##### Supplied material #####
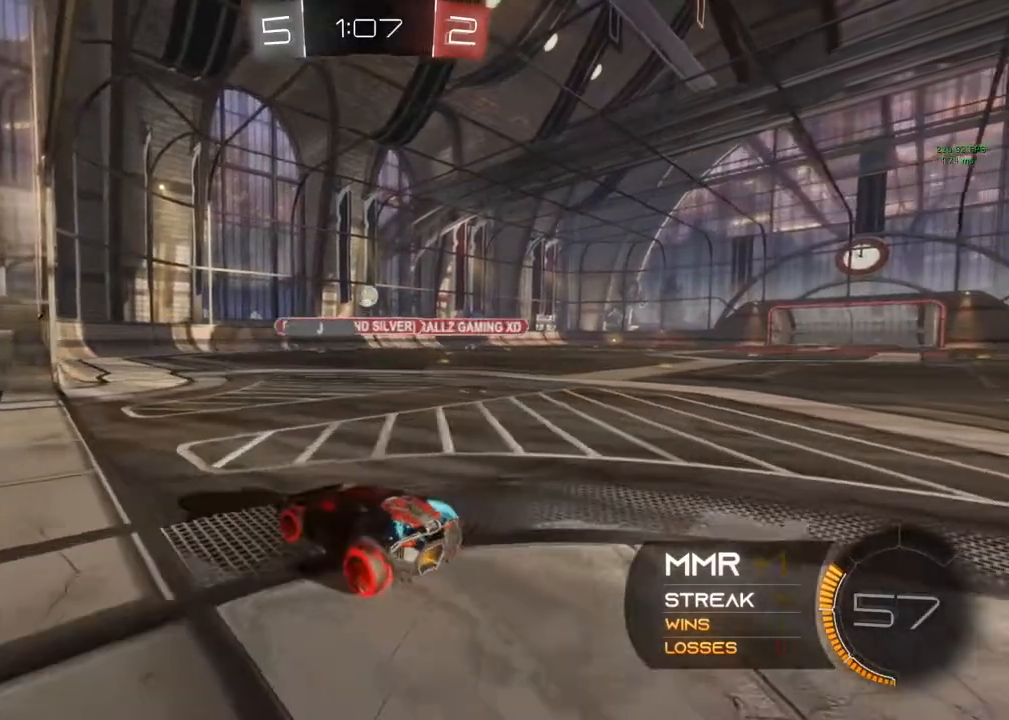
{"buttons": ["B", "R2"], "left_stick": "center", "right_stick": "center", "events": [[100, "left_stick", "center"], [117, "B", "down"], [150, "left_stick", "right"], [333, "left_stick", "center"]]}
#####
##### Supplied material #####
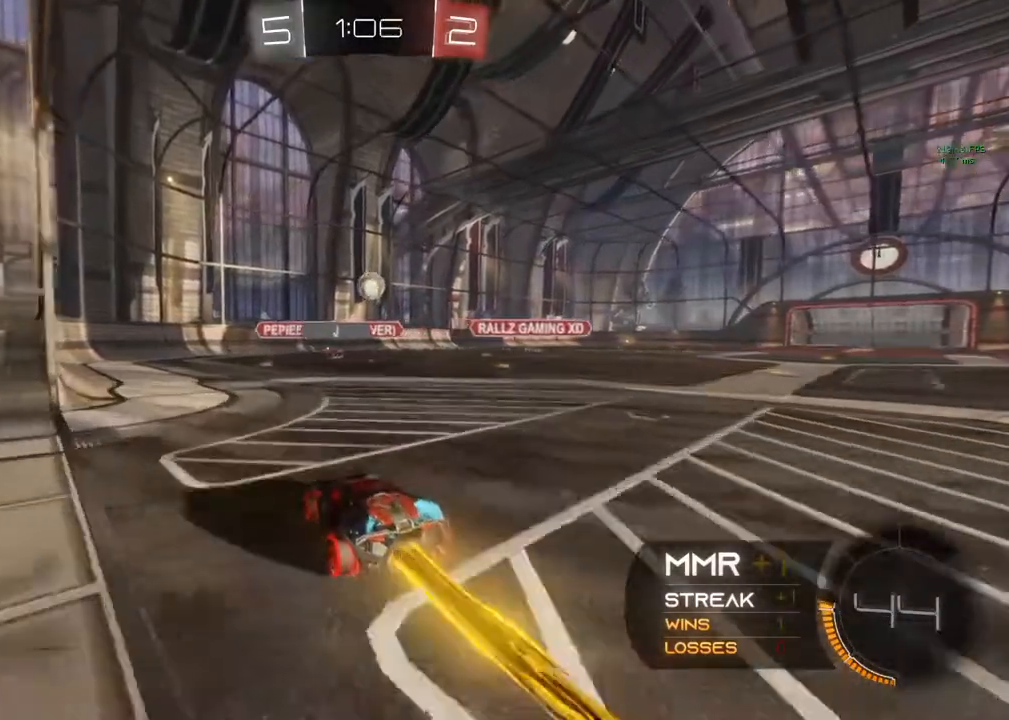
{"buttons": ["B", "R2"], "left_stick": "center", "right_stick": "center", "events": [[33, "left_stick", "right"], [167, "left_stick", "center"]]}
#####
##### Supplied material #####
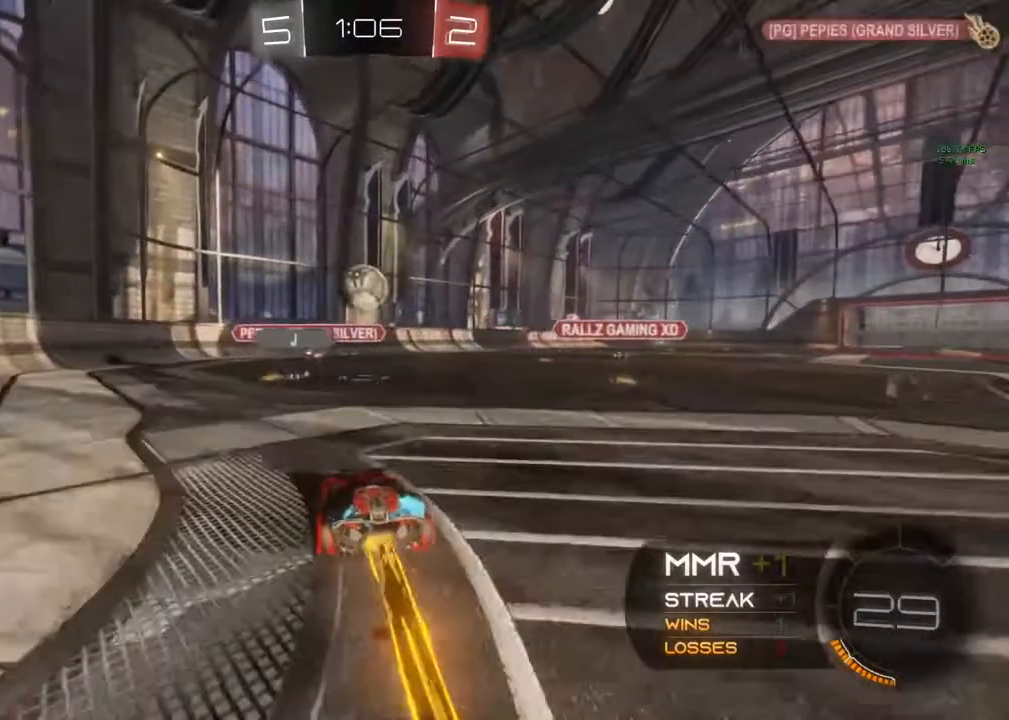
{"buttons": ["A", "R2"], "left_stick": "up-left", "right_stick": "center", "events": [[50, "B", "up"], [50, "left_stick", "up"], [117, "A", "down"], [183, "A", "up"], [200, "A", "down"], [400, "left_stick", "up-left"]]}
#####
**Action item:** All lines above that contain "down" are required in the answer.

**Solution for this problem:**
{"buttons": ["B", "R2"], "left_stick": "center", "right_stick": "center", "events": [[100, "left_stick", "center"], [117, "B", "down"], [150, "left_stick", "right"], [333, "left_stick", "center"]]}
{"buttons": ["A", "R2"], "left_stick": "up-left", "right_stick": "center", "events": [[50, "B", "up"], [50, "left_stick", "up"], [117, "A", "down"], [183, "A", "up"], [200, "A", "down"], [400, "left_stick", "up-left"]]}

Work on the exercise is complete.